> [DATASET]:
# # #

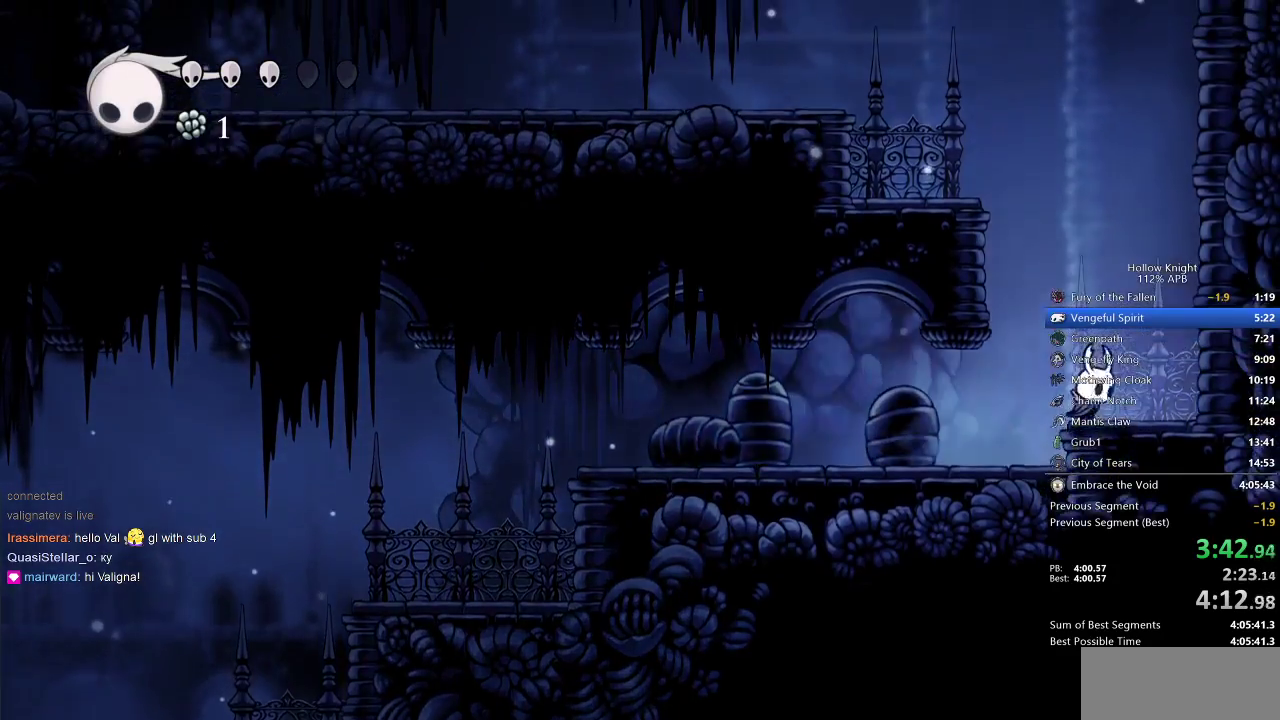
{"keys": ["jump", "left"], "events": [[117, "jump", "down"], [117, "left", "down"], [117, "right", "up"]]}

# # #

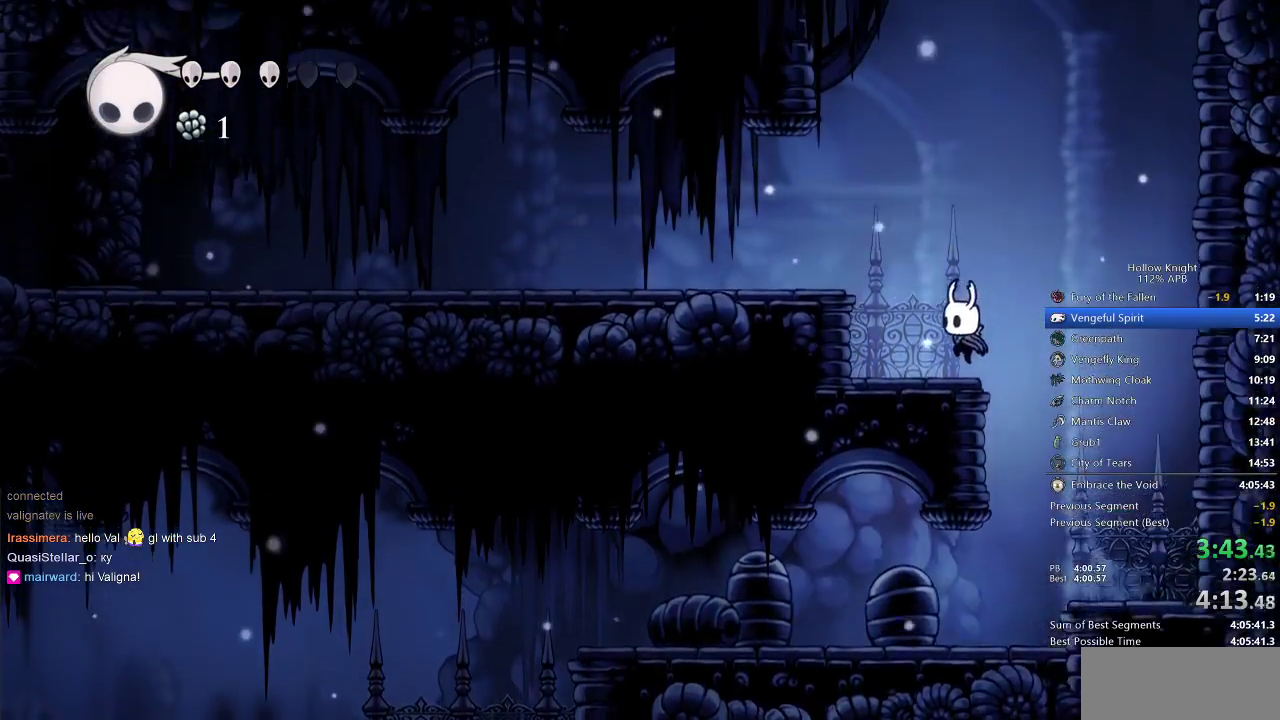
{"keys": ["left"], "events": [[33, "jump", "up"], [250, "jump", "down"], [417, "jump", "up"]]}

# # #

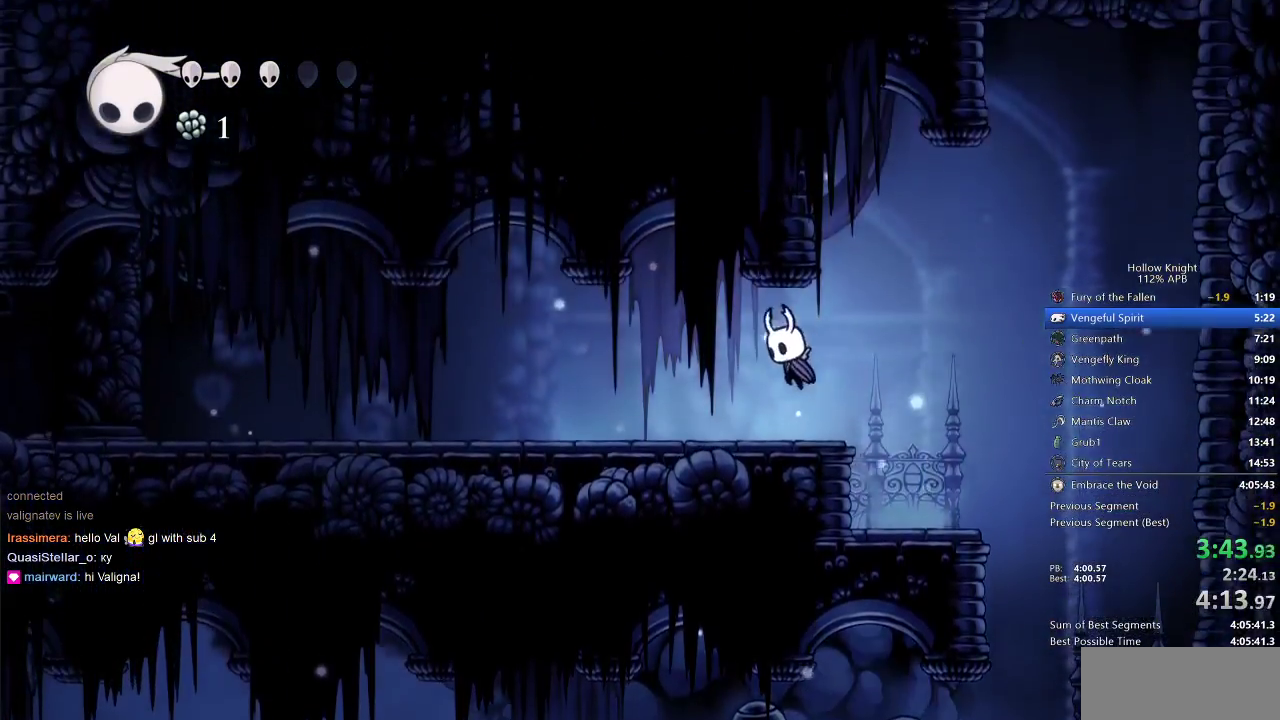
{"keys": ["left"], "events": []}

# # #

> [WHAT THE EXERCISE ASKS]: In the data above, find each line that uses the string "down". Copy it.

> [RESPONSE BELOW]:
{"keys": ["jump", "left"], "events": [[117, "jump", "down"], [117, "left", "down"], [117, "right", "up"]]}
{"keys": ["left"], "events": [[33, "jump", "up"], [250, "jump", "down"], [417, "jump", "up"]]}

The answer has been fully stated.